[POLECENIE DO WYKONANIA] Zmień „saving” na „reduction” we wszystkim od początku zapisów aż do wiersza zawierającego „Pursuant to the” włącznie. Pozostałą część tego fragmentu podaj bez żadnych innych zmian.
═══
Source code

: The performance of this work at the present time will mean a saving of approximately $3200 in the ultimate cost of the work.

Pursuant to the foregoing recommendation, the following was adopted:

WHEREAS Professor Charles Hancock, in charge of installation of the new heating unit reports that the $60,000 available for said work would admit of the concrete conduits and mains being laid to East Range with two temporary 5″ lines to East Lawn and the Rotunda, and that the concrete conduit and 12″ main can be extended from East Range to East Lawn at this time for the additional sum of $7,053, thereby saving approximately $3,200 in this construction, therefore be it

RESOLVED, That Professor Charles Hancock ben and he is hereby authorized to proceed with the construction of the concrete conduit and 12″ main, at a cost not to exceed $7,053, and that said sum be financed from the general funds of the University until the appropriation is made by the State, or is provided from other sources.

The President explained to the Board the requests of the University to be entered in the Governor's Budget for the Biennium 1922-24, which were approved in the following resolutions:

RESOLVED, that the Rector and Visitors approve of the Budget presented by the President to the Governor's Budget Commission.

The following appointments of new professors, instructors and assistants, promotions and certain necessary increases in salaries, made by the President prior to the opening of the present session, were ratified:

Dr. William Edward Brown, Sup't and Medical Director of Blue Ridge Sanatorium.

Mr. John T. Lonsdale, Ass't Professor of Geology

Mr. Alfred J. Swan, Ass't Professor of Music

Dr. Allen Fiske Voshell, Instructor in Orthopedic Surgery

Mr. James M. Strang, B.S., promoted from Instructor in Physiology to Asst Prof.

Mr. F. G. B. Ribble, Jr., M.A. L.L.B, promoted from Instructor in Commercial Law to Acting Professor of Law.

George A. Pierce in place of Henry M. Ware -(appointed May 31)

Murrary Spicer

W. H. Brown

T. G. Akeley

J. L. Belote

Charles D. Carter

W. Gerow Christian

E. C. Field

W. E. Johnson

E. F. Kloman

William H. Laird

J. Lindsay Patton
═══
[WYNIK ĆWICZENIA]
Source code

: The performance of this work at the present time will mean a reduction of approximately $3200 in the ultimate cost of the work.

Pursuant to the foregoing recommendation, the following was adopted:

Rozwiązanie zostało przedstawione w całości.